Training Computers with Crowds

Computers are awesome, but they don't know how to do much on their own; you have to train them. Crowdsourcing turns out to be a great way to do this. Suppose you would like to have an algorithm to measure something — like whether a tweet about a movie is positive or negative. You might want to know this so you can count positive and negative tweets about a particular movie and use that information to predict box office success (like Asur and Huberman do in this paper). You could try and think of all of the positive and negative words that you know and then only count tweets that include those words, but you'd probably miss a lot. You could categorize all of the tweets yourself, or hire a student to do it, but by the time you finished the movie would be on late night cable TV. You need a computer algorithm so you can pull thousands of tweets and count them quick, but a computer just doesn't know the difference between a positive tweet and negative tweet until you train it.

That's where the crowd comes in. People can easily judge the tone of a tweet, and you don't have to be an expert to do it. So, what you can do is gather a pile of tweets — say a few thousand — put them up on Amazon Mechanical Turk, and let the crowd label them as positive or negative. At a few cents per tweet you can do this for something in the ballpark of a hundred bucks. Now that you have a pile of labeled tweets, you can train the computer. There's lots of fancy terms for it — language model classifiers, self organizing fuzzy neural networks, ... — but basically, you run a regression.  The independent variable is stuff the computer can measure, like how many times certain words appear, and the dependent variable is whether the tweet is positive or negative. You estimate the regression (a.k.a train the classifier) on the tweets labeled by the crowd, and now you have an algorithm that can label new tweets that the crowd hasn't labeled.When the next movie is coming out, you harvest the unlabeled tweets and feed them through the computer to see how many are positive and negative.

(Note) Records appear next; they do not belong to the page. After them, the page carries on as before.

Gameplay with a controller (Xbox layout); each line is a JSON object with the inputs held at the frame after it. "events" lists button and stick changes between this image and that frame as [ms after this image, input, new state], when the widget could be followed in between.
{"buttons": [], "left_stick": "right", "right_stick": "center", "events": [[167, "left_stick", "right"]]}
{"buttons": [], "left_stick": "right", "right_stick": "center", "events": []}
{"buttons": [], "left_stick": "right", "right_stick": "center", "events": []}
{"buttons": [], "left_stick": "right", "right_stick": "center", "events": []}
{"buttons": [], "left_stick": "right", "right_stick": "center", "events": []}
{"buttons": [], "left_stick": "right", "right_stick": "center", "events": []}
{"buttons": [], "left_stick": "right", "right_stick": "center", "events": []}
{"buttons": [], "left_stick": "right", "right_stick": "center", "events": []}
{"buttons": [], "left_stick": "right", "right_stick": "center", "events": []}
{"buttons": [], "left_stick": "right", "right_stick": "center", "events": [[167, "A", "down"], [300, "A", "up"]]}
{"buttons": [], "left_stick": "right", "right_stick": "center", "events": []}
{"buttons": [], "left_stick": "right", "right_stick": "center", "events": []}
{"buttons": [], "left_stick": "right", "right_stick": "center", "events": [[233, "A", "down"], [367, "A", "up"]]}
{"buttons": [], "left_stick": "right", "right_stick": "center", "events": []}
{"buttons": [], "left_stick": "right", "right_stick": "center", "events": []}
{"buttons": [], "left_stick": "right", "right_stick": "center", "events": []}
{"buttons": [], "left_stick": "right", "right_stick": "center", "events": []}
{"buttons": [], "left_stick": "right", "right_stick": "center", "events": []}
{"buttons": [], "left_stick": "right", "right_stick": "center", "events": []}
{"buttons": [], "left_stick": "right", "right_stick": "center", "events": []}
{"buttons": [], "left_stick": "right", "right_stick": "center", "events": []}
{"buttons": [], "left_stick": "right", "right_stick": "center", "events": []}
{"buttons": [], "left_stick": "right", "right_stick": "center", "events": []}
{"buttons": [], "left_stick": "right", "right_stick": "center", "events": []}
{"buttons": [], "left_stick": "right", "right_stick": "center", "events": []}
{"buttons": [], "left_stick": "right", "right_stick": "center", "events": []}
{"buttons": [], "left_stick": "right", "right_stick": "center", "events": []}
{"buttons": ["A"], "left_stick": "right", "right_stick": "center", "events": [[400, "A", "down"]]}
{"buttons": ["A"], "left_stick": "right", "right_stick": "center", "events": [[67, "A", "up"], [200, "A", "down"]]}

This is exactly how Hany Farid at Dartmouth trained his algorithm for detecting how much digital photographs have been altered.  On it's own the computer can measure lots of fancy statistical features of the image, but judging how significant the alteration of the image is requires a human. So, he gave lots of pairs of original and altered images to people on MTurk and had them rate how altered the images were.  Then he essentially let the computer figure out what image characteristics for the altered images correlate with high alteration scores (but in a much fancier way then just a regular regression).  Now, he has a trained algorithm that can read in photographs where we don't have the original and predict how altered the image is.